Work instruction »
Where a record holds a picture, leave the picture out; otherwise repeat every record exactly.

[Extracted page text data]
▼

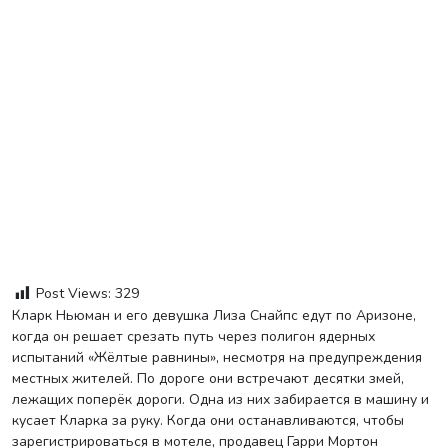
Post Views:
329
Кларк Ньюман и его девушка Лиза Снайпс едут по Аризоне,
когда он решает срезать путь через полигон ядерных
испытаний «Жёлтые равнины», несмотря на предупреждения
местных жителей. По дороге они встречают десятки змей,
лежащих поперёк дороги. Одна из них забирается в машину и
кусает Кларка за руку. Когда они останавливаются, чтобы
зарегистрироваться в мотеле, продавец Гарри Мортон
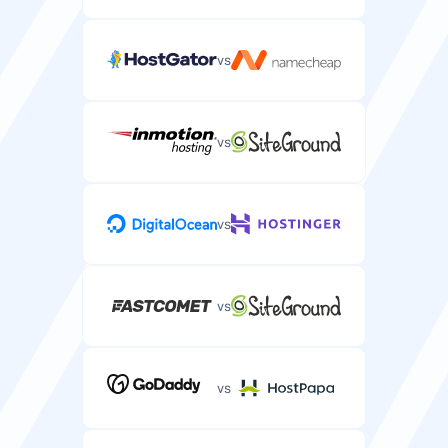
vs
vs
vs
vs
vs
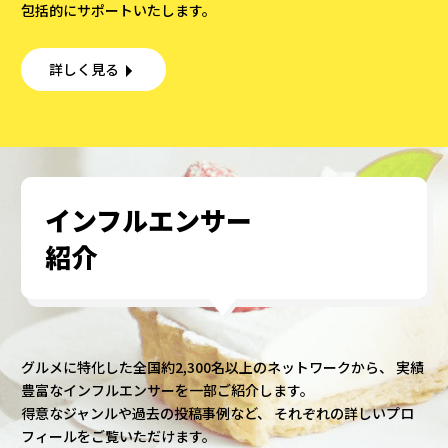
包括的にサポートいたします。
詳しく見る
インフルエンサー
紹介
グルメに特化した全国約2,300名以上のネットワークから、 実績
豊富なインフルエンサーを一部ご紹介します。
得意なジャンルや過去の投稿事例など、 それぞれの詳しいプロ
フィールをご覧いただけます。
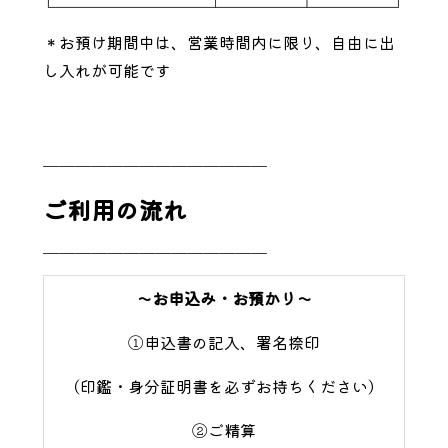
＊お預け期間中は、営業時間内に限り、自由に出
し入れが可能です
＿＿＿＿＿＿＿＿＿＿＿＿＿＿
ご利用の流れ
＿＿＿＿＿＿＿＿＿＿＿＿＿＿
～お申込み・お預かり～
①申込書の記入、署名捺印
（印鑑・身分証明書を必ずお持ちください）
②ご精算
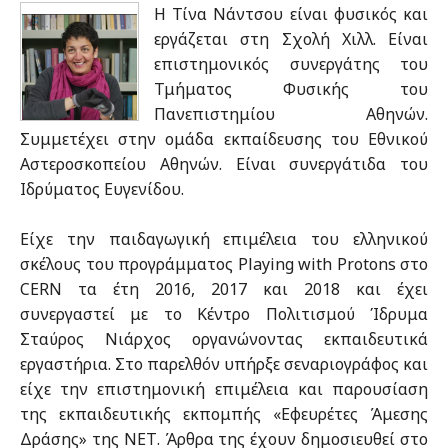
Η Τίνα Νάντσου είναι φυσικός και
εργάζεται στη Σχολή Χιλλ. Είναι
επιστημονικός συνεργάτης του
Τμήματος Φυσικής του
Πανεπιστημίου Αθηνών.
Συμμετέχει στην ομάδα εκπαίδευσης του Εθνικού
Αστεροσκοπείου Αθηνών. Είναι συνεργάτιδα του
Ιδρύματος Ευγενίδου.
Είχε την παιδαγωγική επιμέλεια του ελληνικού
σκέλους του προγράμματος Playing with Protons στο
CERN τα έτη 2016, 2017 και 2018 και έχει
συνεργαστεί με το Κέντρο Πολιτισμού Ίδρυμα
Σταύρος Νιάρχος οργανώνοντας εκπαιδευτικά
εργαστήρια. Στο παρελθόν υπήρξε σεναριογράφος και
είχε την επιστημονική επιμέλεια και παρουσίαση
της εκπαιδευτικής εκπομπής «Εφευρέτες Άμεσης
Δράσης» της ΝΕΤ. Άρθρα της έχουν δημοσιευθεί στο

▲

Your response »
Post Views:
329
Кларк Ньюман и его девушка Лиза Снайпс едут по Аризоне,
когда он решает срезать путь через полигон ядерных
испытаний «Жёлтые равнины», несмотря на предупреждения
местных жителей. По дороге они встречают десятки змей,
лежащих поперёк дороги. Одна из них забирается в машину и
кусает Кларка за руку. Когда они останавливаются, чтобы
зарегистрироваться в мотеле, продавец Гарри Мортон
vs
vs
vs
vs
vs
包括的にサポートいたします。
詳しく見る
インフルエンサー
紹介
グルメに特化した全国約2,300名以上のネットワークから、 実績
豊富なインフルエンサーを一部ご紹介します。
得意なジャンルや過去の投稿事例など、 それぞれの詳しいプロ
フィールをご覧いただけます。
＊お預け期間中は、営業時間内に限り、自由に出
し入れが可能です
＿＿＿＿＿＿＿＿＿＿＿＿＿＿
ご利用の流れ
＿＿＿＿＿＿＿＿＿＿＿＿＿＿
～お申込み・お預かり～
①申込書の記入、署名捺印
（印鑑・身分証明書を必ずお持ちください）
②ご精算
Η Τίνα Νάντσου είναι φυσικός και
εργάζεται στη Σχολή Χιλλ. Είναι
επιστημονικός συνεργάτης του
Τμήματος Φυσικής του
Πανεπιστημίου Αθηνών.
Συμμετέχει στην ομάδα εκπαίδευσης του Εθνικού
Αστεροσκοπείου Αθηνών. Είναι συνεργάτιδα του
Ιδρύματος Ευγενίδου.
Είχε την παιδαγωγική επιμέλεια του ελληνικού
σκέλους του προγράμματος Playing with Protons στο
CERN τα έτη 2016, 2017 και 2018 και έχει
συνεργαστεί με το Κέντρο Πολιτισμού Ίδρυμα
Σταύρος Νιάρχος οργανώνοντας εκπαιδευτικά
εργαστήρια. Στο παρελθόν υπήρξε σεναριογράφος και
είχε την επιστημονική επιμέλεια και παρουσίαση
της εκπαιδευτικής εκπομπής «Εφευρέτες Άμεσης
Δράσης» της ΝΕΤ. Άρθρα της έχουν δημοσιευθεί στο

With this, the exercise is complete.